WHAT YOU NEED TO DO:
Return every line below in which "have" appears.

Items from a data source:
%%

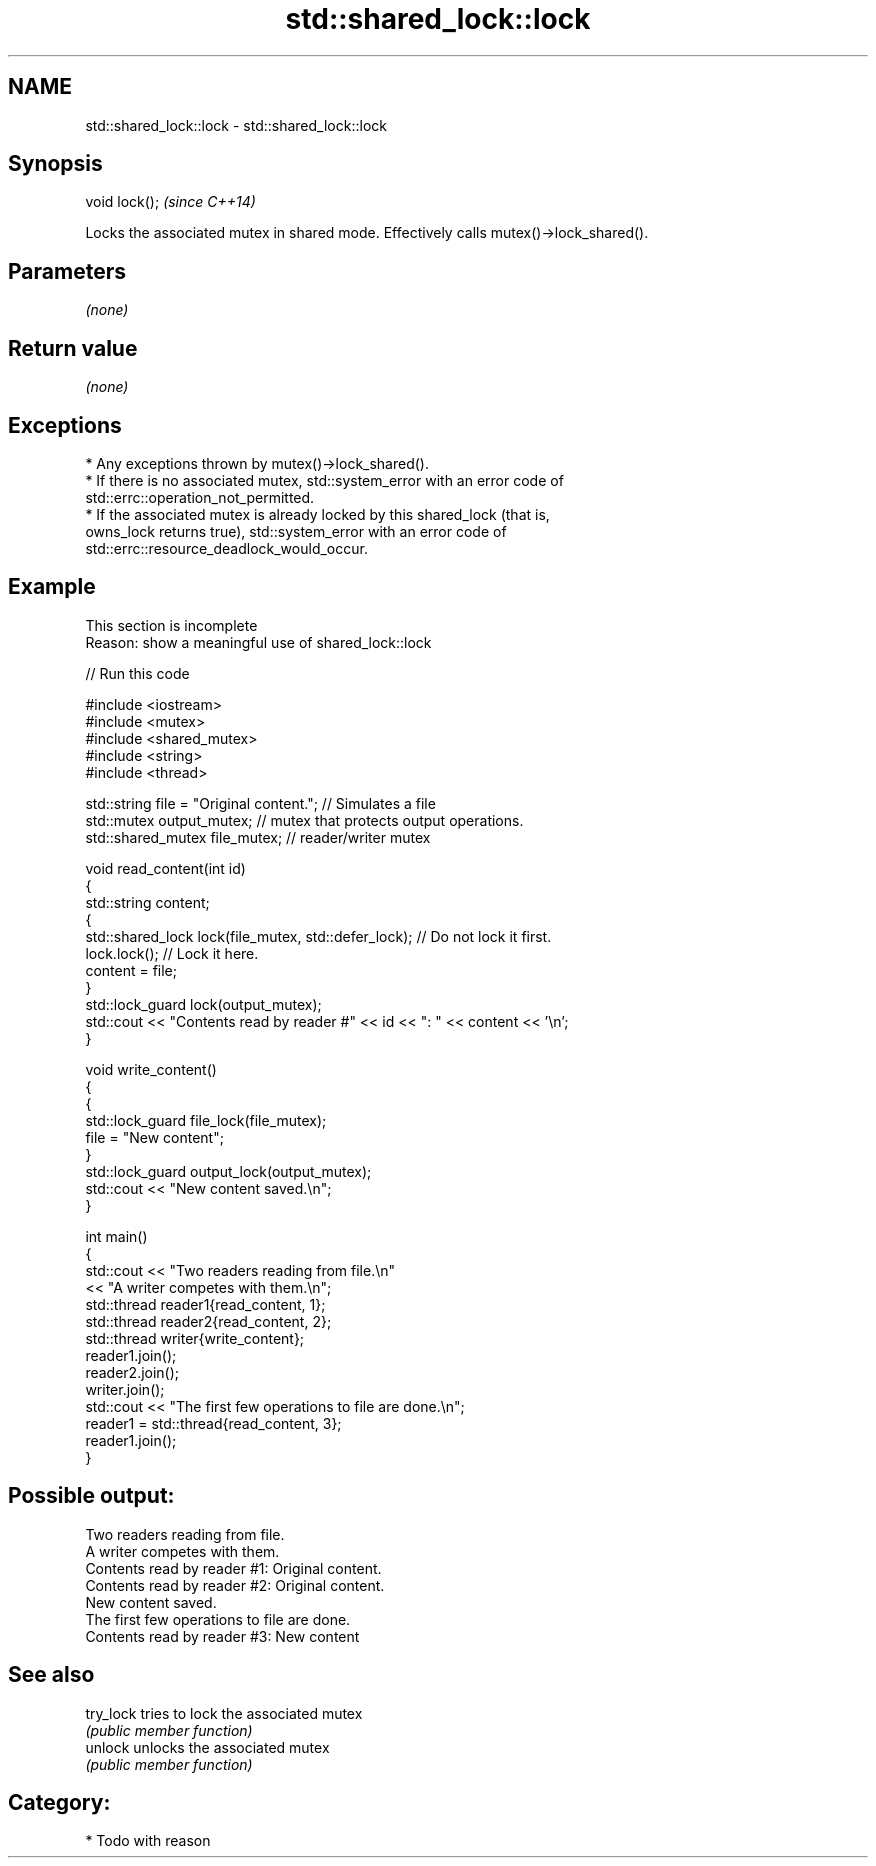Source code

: .TH std::shared_lock::lock 3 "2024.06.10" "http://cppreference.com" "C++ Standard Libary"
.SH NAME
std::shared_lock::lock \- std::shared_lock::lock

.SH Synopsis
   void lock();  \fI(since C++14)\fP

   Locks the associated mutex in shared mode. Effectively calls mutex()->lock_shared().

.SH Parameters

   \fI(none)\fP

.SH Return value

   \fI(none)\fP

.SH Exceptions

     * Any exceptions thrown by mutex()->lock_shared().
     * If there is no associated mutex, std::system_error with an error code of
       std::errc::operation_not_permitted.
     * If the associated mutex is already locked by this shared_lock (that is,
       owns_lock returns true), std::system_error with an error code of
       std::errc::resource_deadlock_would_occur.

.SH Example

    This section is incomplete
    Reason: show a meaningful use of shared_lock::lock

   
// Run this code

 #include <iostream>
 #include <mutex>
 #include <shared_mutex>
 #include <string>
 #include <thread>
  
 std::string file = "Original content."; // Simulates a file
 std::mutex output_mutex; // mutex that protects output operations.
 std::shared_mutex file_mutex; // reader/writer mutex
  
 void read_content(int id)
 {
     std::string content;
     {
         std::shared_lock lock(file_mutex, std::defer_lock); // Do not lock it first.
         lock.lock(); // Lock it here.
         content = file;
     }
     std::lock_guard lock(output_mutex);
     std::cout << "Contents read by reader #" << id << ": " << content << '\\n';
 }
  
 void write_content()
 {
     {
         std::lock_guard file_lock(file_mutex);
         file = "New content";
     }
     std::lock_guard output_lock(output_mutex);
     std::cout << "New content saved.\\n";
 }
  
 int main()
 {
     std::cout << "Two readers reading from file.\\n"
               << "A writer competes with them.\\n";
     std::thread reader1{read_content, 1};
     std::thread reader2{read_content, 2};
     std::thread writer{write_content};
     reader1.join();
     reader2.join();
     writer.join();
     std::cout << "The first few operations to file are done.\\n";
     reader1 = std::thread{read_content, 3};
     reader1.join();
 }

.SH Possible output:

 Two readers reading from file.
 A writer competes with them.
 Contents read by reader #1: Original content.
 Contents read by reader #2: Original content.
 New content saved.
 The first few operations to file are done.
 Contents read by reader #3: New content

.SH See also

   try_lock tries to lock the associated mutex
            \fI(public member function)\fP 
   unlock   unlocks the associated mutex
            \fI(public member function)\fP 

.SH Category:
     * Todo with reason
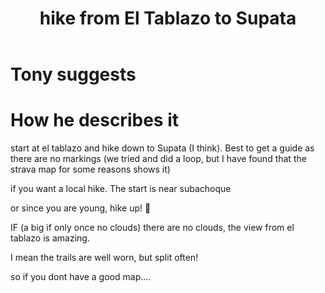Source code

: :PROPERTIES:
:ID:       dbca588f-4a9c-4305-9940-b5c6c48368ba
:END:
#+title: hike from El Tablazo to Supata
* Tony suggests
* How he describes it
start at el tablazo and hike down to Supata (I think).  Best to get a guide as there are no markings (we tried and did a loop, but I have found that the strava map for some reasons shows it)

if you want a local hike.  The start is near subachoque

or since you are young, hike up! 🙂

IF (a big if only once no clouds) there are no clouds, the view from el tablazo is amazing.

I mean the trails are well worn, but split often!

so if you dont have a good map....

%%

ANSWER SPACE:
start at el tablazo and hike down to Supata (I think).  Best to get a guide as there are no markings (we tried and did a loop, but I have found that the strava map for some reasons shows it)
so if you dont have a good map....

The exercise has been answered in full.